Actually know someone that rocked up at our club on Christmas morning and wanted to play nine holes before the relatives arrived and the festivities started (and it wasn't me)

Well you foxed my idea of breaking up the Homer postathon?!

Catching it up it appears on a missed couple of days worth
 
A man was addressing the ball when an announcement came over the loud-speaker: "Will the gentleman on hole number one please not hit from the Ladies' tee box."

The man backs away, a little distracted, then approaches his ball again. As he does, the same announcement comes over the loud-speaker: "Will the gentleman on hole number one please not hit from the Ladies' tee box."

The man is getting irritated now, and after backing away from his shot - approaches his ball one more time. This time the announcement came: "We really need the gentleman on hole number one to move off of the Ladies' tee box!"

To which the man turns around and yells: "And I really need the announcer to shut up and let me play my second shot!"
 
After a truly terrible round of golf, a married man sullenly makes his way home. He knocks on the door and is greeted by his wife. Without warning, he punches her squarely on the nose.

Sobbing, blood streaming, she asks "Why did you do that?"

"Well I've hit everything else fat today"


A group of golfers line up at the 10th after a pretty ordinary round. Jack hits a gigantic drive that hooks badly out of the course and into the car park and smashes a windscreen. Not wanting to get banned, the golfers carry on hoping no-one noticed.

When they approach the 18th a policeman approaches, "Did any of you hook the ball out on the 10th?". Jack begrudingly admits to his crime.
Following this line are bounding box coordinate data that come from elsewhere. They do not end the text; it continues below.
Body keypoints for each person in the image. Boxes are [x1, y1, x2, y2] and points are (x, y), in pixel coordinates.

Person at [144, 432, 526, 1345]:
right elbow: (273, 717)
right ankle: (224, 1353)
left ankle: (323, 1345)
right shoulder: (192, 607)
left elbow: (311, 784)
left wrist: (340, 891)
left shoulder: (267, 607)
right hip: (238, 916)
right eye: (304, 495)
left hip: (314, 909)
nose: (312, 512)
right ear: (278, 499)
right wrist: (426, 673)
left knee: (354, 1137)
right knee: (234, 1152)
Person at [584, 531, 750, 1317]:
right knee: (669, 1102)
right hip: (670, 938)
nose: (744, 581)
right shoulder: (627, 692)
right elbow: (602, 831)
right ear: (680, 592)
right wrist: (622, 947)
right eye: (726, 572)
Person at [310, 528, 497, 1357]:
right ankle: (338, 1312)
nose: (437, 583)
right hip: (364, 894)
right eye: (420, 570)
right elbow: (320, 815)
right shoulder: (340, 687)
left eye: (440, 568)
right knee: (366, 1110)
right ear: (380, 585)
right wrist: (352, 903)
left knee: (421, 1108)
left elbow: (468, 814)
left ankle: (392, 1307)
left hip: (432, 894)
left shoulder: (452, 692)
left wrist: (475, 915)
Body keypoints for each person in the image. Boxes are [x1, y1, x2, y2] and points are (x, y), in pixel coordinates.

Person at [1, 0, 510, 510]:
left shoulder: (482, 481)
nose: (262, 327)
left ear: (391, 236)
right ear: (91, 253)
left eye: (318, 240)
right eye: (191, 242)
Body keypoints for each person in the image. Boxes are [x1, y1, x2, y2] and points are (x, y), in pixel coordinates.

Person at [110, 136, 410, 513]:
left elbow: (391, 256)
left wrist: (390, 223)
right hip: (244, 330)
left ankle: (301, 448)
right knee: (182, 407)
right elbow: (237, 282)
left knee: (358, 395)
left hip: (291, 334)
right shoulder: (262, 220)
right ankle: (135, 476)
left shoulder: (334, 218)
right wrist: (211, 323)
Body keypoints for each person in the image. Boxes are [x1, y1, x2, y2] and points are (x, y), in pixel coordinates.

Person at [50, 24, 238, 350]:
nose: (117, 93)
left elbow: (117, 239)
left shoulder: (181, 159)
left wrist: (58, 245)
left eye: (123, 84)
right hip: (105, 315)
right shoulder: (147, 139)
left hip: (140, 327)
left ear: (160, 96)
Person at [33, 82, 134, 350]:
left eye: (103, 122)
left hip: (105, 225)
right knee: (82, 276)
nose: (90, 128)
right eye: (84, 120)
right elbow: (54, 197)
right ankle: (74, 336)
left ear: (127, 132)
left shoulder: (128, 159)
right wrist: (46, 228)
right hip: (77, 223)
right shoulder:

"Well, the ball went clean through the windscreen, the shock caused the 82 year old driver to have a heart attack"

"Sorry officer, what should I do?"

"Well try opening your stance a little"
 
One wet Christmas I went in mid afternoon to check the main municipal course to see if it would be playable for Boxing day.
[Can't believe I was sober enough to do that!]

I found about 10 guys, most of whom I recognised, enjoying a free round
They were pretty shocked to see me.
 
After a truly terrible round of golf, a married man sullenly makes his way home. He knocks on the door and is greeted by his wife. Without warning, he punches her squarely on the nose.

Sobbing, blood streaming, she asks "Why did you do that?"

"Well I've hit everything else fat today"


A group of golfers line up at the 10th after a pretty ordinary round. Jack hits a gigantic drive that hooks badly out of the course and into the car park and smashes a windscreen. Not wanting to get banned, the golfers carry on hoping no-one noticed.

When they approach the 18th a policeman approaches, "Did any of you hook the ball out on the 10th?". Jack begrudingly admits to his crime.

"Well, the ball went clean through the windscreen, the shock caused the 82 year old driver to have a heart attack"

"Sorry officer, what should I do?"

"Well try opening your stance a little"

Around about 1975 the Master of Charterhouse [main speaker] told a very elongated version of that second joke at a club dinner dance.
I think about 80% of the room must have heard it at least three times before..........it was an extremely long 10 minutes which much to his surprise ended with muted applause.